*WHAT TO WORK ON*: Render every line of the records below as a numbered list, skipping blank lines. Leave the pictures out of your answer.

*LISTED ENTRIES*:
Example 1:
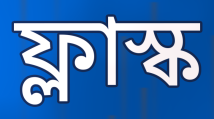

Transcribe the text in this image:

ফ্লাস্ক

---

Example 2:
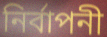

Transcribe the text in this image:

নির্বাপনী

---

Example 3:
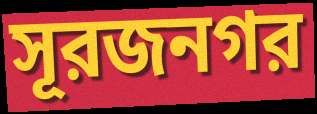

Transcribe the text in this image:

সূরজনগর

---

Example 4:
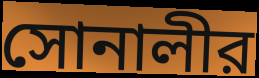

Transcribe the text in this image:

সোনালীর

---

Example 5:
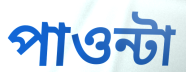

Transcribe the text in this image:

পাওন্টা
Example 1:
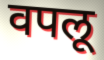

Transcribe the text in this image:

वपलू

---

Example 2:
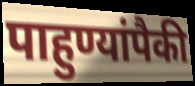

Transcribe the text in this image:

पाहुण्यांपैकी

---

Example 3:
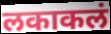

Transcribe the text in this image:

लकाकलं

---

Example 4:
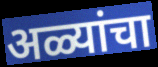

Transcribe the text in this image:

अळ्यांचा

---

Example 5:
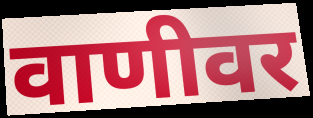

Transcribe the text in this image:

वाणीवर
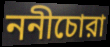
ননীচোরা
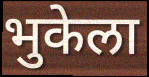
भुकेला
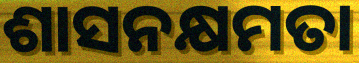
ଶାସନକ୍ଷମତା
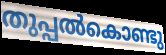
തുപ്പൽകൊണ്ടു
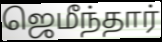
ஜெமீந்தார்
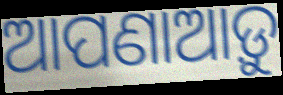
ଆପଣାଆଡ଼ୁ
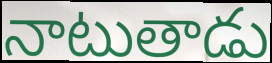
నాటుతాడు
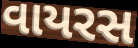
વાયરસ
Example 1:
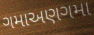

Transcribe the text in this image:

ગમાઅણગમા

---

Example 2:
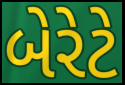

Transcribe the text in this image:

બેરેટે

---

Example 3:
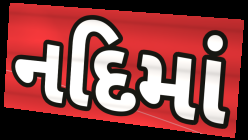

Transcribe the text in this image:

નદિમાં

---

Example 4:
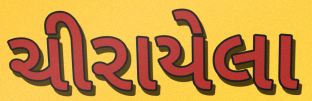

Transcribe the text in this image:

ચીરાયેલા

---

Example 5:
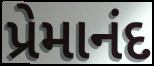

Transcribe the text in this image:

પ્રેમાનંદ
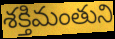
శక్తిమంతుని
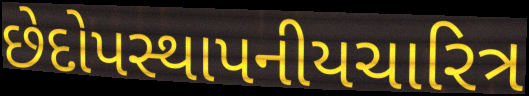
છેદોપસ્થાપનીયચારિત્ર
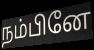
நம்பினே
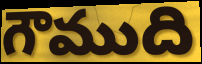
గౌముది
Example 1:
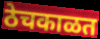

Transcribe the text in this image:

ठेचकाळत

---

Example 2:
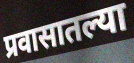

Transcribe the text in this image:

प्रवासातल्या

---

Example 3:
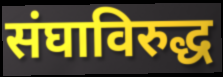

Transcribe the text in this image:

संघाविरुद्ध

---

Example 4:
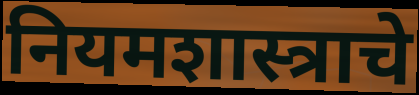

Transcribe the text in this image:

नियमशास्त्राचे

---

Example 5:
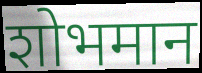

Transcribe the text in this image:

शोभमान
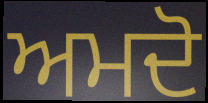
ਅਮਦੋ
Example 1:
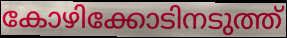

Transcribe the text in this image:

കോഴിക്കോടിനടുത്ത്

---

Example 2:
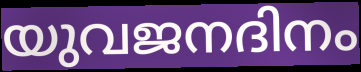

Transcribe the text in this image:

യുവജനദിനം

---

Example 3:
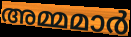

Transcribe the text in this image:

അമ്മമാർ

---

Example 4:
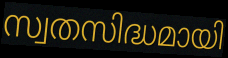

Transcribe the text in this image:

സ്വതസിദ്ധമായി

*THE SOLUTION*:
1. Example 1:
2. Transcribe the text in this image:
3. ফ্লাস্ক
4. ---
5. Example 2:
6. Transcribe the text in this image:
7. নির্বাপনী
8. ---
9. Example 3:
10. Transcribe the text in this image:
11. সূরজনগর
12. ---
13. Example 4:
14. Transcribe the text in this image:
15. সোনালীর
16. ---
17. Example 5:
18. Transcribe the text in this image:
19. পাওন্টা
20. Example 1:
21. Transcribe the text in this image:
22. वपलू
23. ---
24. Example 2:
25. Transcribe the text in this image:
26. पाहुण्यांपैकी
27. ---
28. Example 3:
29. Transcribe the text in this image:
30. लकाकलं
31. ---
32. Example 4:
33. Transcribe the text in this image:
34. अळ्यांचा
35. ---
36. Example 5:
37. Transcribe the text in this image:
38. वाणीवर
39. ননীচোরা
40. भुकेला
41. ଶାସନକ୍ଷମତା
42. തുപ്പൽകൊണ്ടു
43. ஜெமீந்தார்
44. ଆପଣାଆଡ଼ୁ
45. నాటుతాడు
46. વાયરસ
47. Example 1:
48. Transcribe the text in this image:
49. ગમાઅણગમા
50. ---
51. Example 2:
52. Transcribe the text in this image:
53. બેરેટે
54. ---
55. Example 3:
56. Transcribe the text in this image:
57. નદિમાં
58. ---
59. Example 4:
60. Transcribe the text in this image:
61. ચીરાયેલા
62. ---
63. Example 5:
64. Transcribe the text in this image:
65. પ્રેમાનંદ
66. శక్తిమంతుని
67. છેદોપસ્થાપનીયચારિત્ર
68. நம்பினே
69. గౌముది
70. Example 1:
71. Transcribe the text in this image:
72. ठेचकाळत
73. ---
74. Example 2:
75. Transcribe the text in this image:
76. प्रवासातल्या
77. ---
78. Example 3:
79. Transcribe the text in this image:
80. संघाविरुद्ध
81. ---
82. Example 4:
83. Transcribe the text in this image:
84. नियमशास्त्राचे
85. ---
86. Example 5:
87. Transcribe the text in this image:
88. शोभमान
89. ਅਮਦੋ
90. Example 1:
91. Transcribe the text in this image:
92. കോഴിക്കോടിനടുത്ത്
93. ---
94. Example 2:
95. Transcribe the text in this image:
96. യുവജനദിനം
97. ---
98. Example 3:
99. Transcribe the text in this image:
100. അമ്മമാർ
101. ---
102. Example 4:
103. Transcribe the text in this image:
104. സ്വതസിദ്ധമായി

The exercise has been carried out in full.